I came across a system issue recently that some of our batch jobs written as ruby rake tasks ended up having duplicated invocations, which causes either duplicated records in database or duplicated alerts in slack. It is definitely an infra issue but until it is fixed from infra side, I need figure out a way to address it from the coding perspective. Trying to rewrite everything as idempotent as possible is not an option and neither is enhancing application level validations or database uniqueness constraints, because not all jobs can be idempotent and not all jobs write to databases, besides the issues are caused by race conditions not from two threads but from two processes. After some research and experiment, I decided to use Redis as a simple distribution lock solution, which is already available in our application and needs zero extra setup, and it is a single instance therefore no replication sync concern. Redis is single-threaded architecture so no matter how many concurrent clients try to write to it, it is guaranteed to be in sequential and atomic. I figure out I could make use of this nature to fix the issue faced.

Example of a task

namespace :main do
  task :hello do
    sleep 1 # simulate long-running task
    puts '***hello, world***'
  end
end

Run without lock

$ bundle exec rake main:hello & bundle exec rake main:hello &
[1] 38358
[2] 38359
***hello, world***
***hello, world***

[2]  + done       bundle exec rake main:hello
[1]  + done       bundle exec rake main:hello

Two processes run it simultaneously, and it runs twice.
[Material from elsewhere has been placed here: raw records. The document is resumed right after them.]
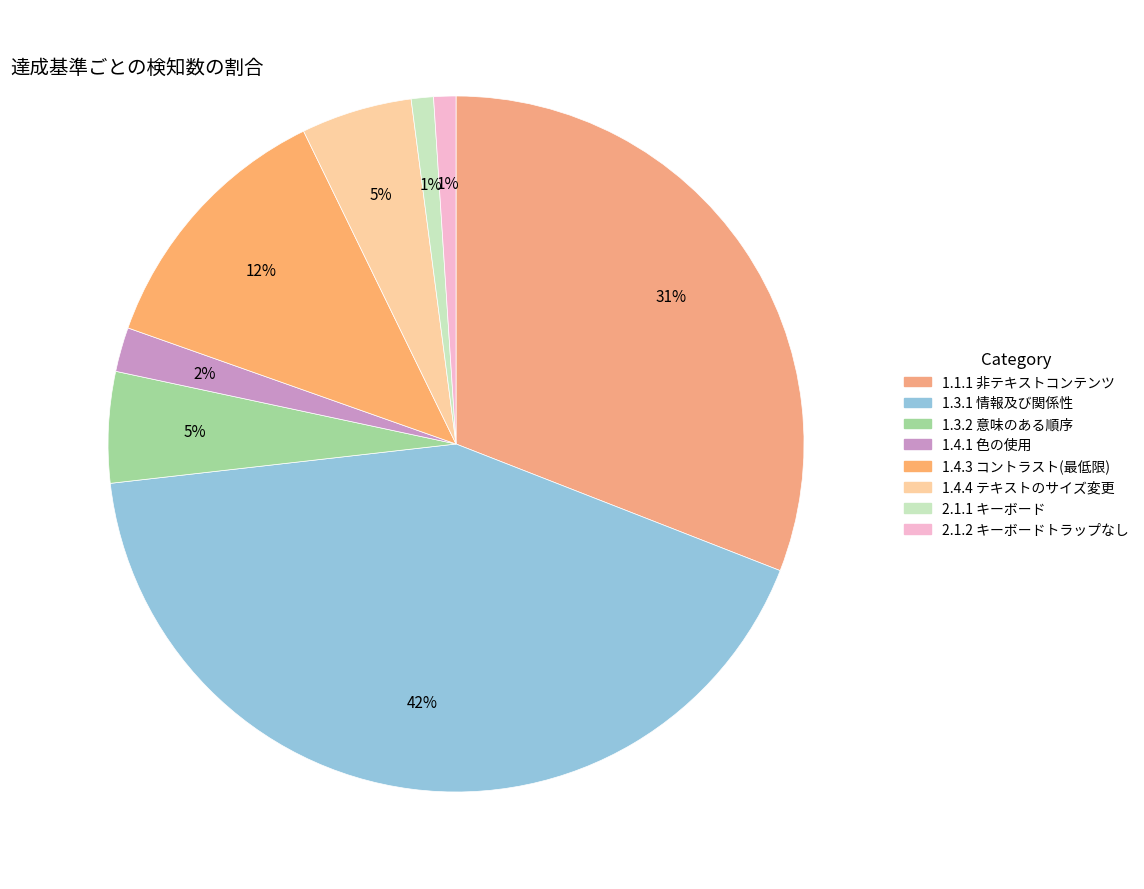

Rank the categories by value from highest to lowest.

1.3.1 情報及び関係性, 1.1.1 非テキストコンテンツ, 1.4.3 コントラスト(最低限), 1.3.2 意味のある順序, 1.4.4 テキストのサイズ変更, 1.4.1 色の使用, 2.1.1 キーボード, 2.1.2 キーボードトラップなし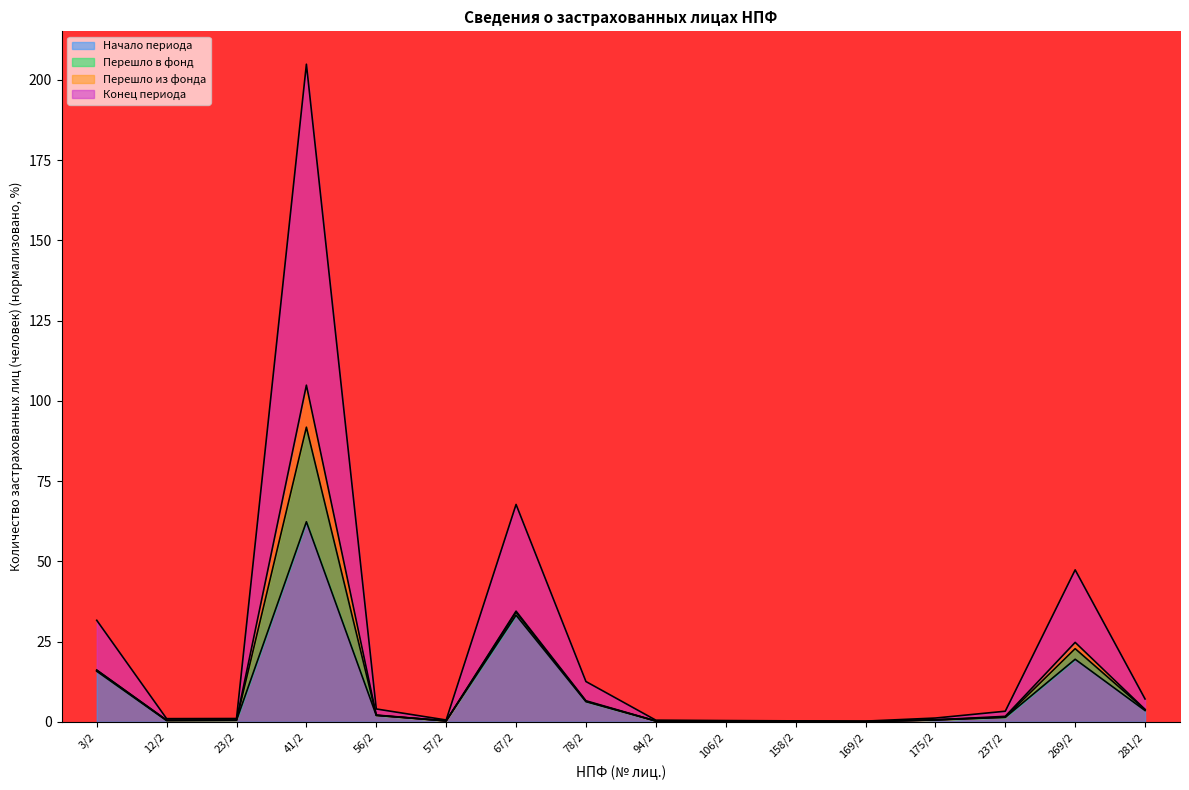

Where does the Конец периода series first go above 3?

3/2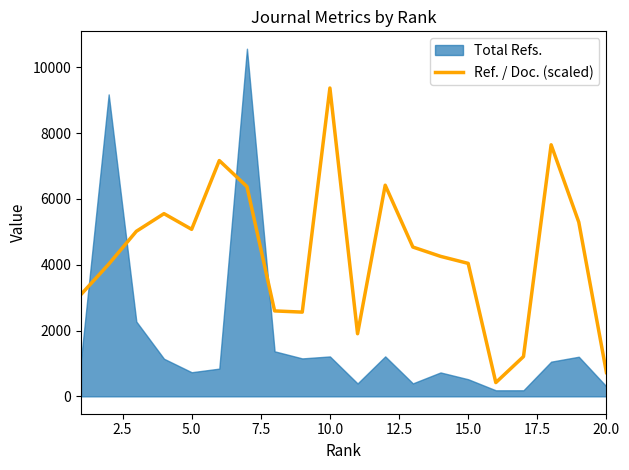

What is the highest value of the Ref. / Doc. (scaled) series?

9369.0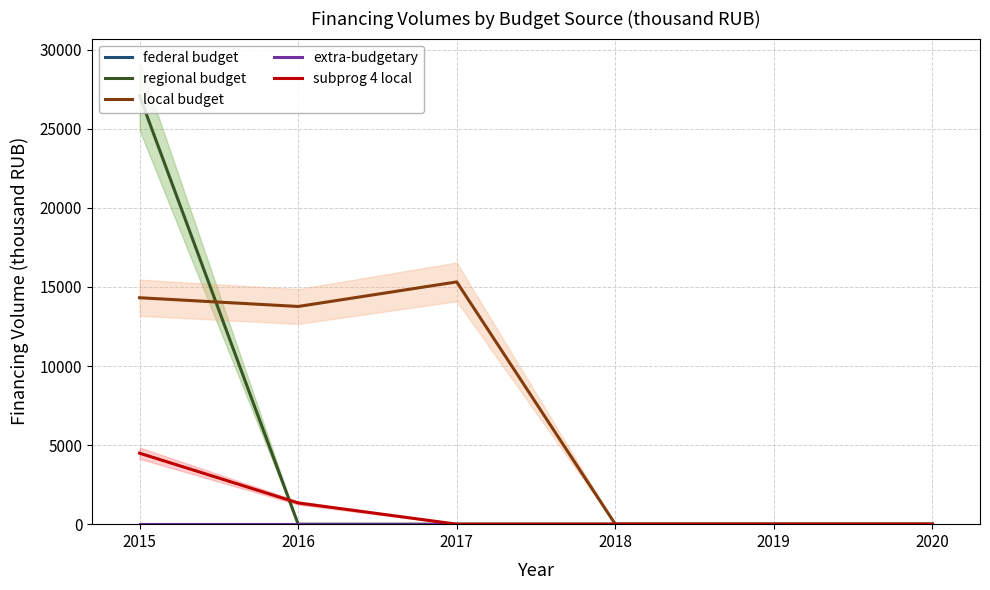

At which label is subprog 4 local closest to 2244?

2016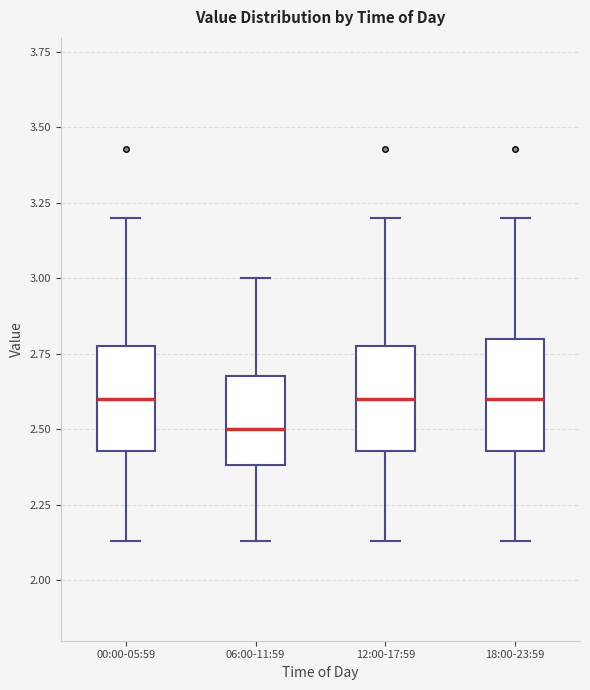

Reading left to right, read every box against the y-axis: the position of its median line, the range the box covers, and the ends of its whiskers. The values are not printed on the chart, so give them approximately, as read against the axis.

00:00-05:59: median 2.60, box 2.45 to 2.80, whiskers 2.15 to 3.20
06:00-11:59: median 2.50, box 2.40 to 2.70, whiskers 2.15 to 3.00
12:00-17:59: median 2.60, box 2.45 to 2.80, whiskers 2.15 to 3.20
18:00-23:59: median 2.60, box 2.45 to 2.80, whiskers 2.15 to 3.20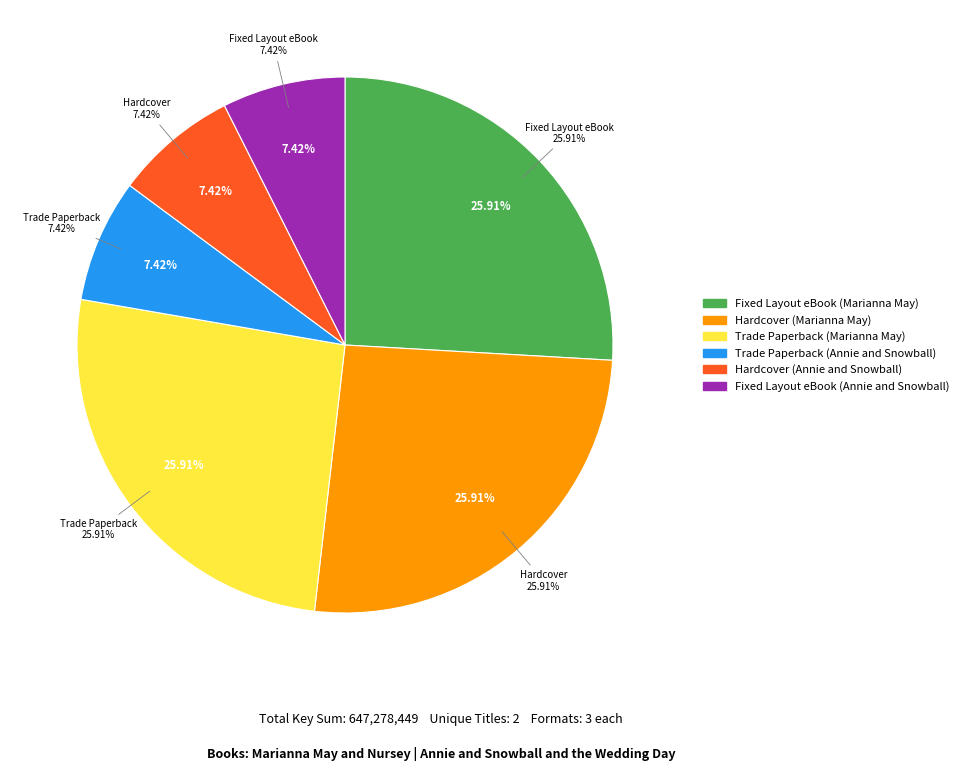

What is the smallest slice in the pie chart?

Trade Paperback (Annie and Snowball)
Add redis distribution lock

  • Define lock
namespace :lock do
  redis = Redis.new

  task :before do
    task_name = Rake.application.top_level_tasks[0]
    lock_obtained = redis.set task_name, '1', ex: 60, nx: true
    abort "Another process is already running #{task_name}" unless lock_obtained
  end

  task :after do
    task_name = Rake.application.top_level_tasks[0]
    redis.del task_name
  end
end
  • Enhance the task with lock
Rake::Task['main:hello'].enhance(['lock:before']) do
  Rake::Task['lock:after'].execute
end

Run with lock

$ bundle exec rake main:hello & bundle exec rake main:hello &
[1] 38560
[2] 38561

Another process is already running main:hello
[1]  - exit 1     bundle exec rake main:hello

***hello, world***
[2]  + done       bundle exec rake main:hello

Two processes run it simultaneously, but it runs only once.

Summary

The point is to make use of the nx: true option of the set command, which means only set the key if it does not already exist. With redis single-threaded design, we can be sure that only one process will successfully set the key, denoting that only one process obtains the lock.

For referencee, Distributed Locks with Redis has more details on implementing more reliable and safer algorithem based locks such as Redlock for more complicated cases.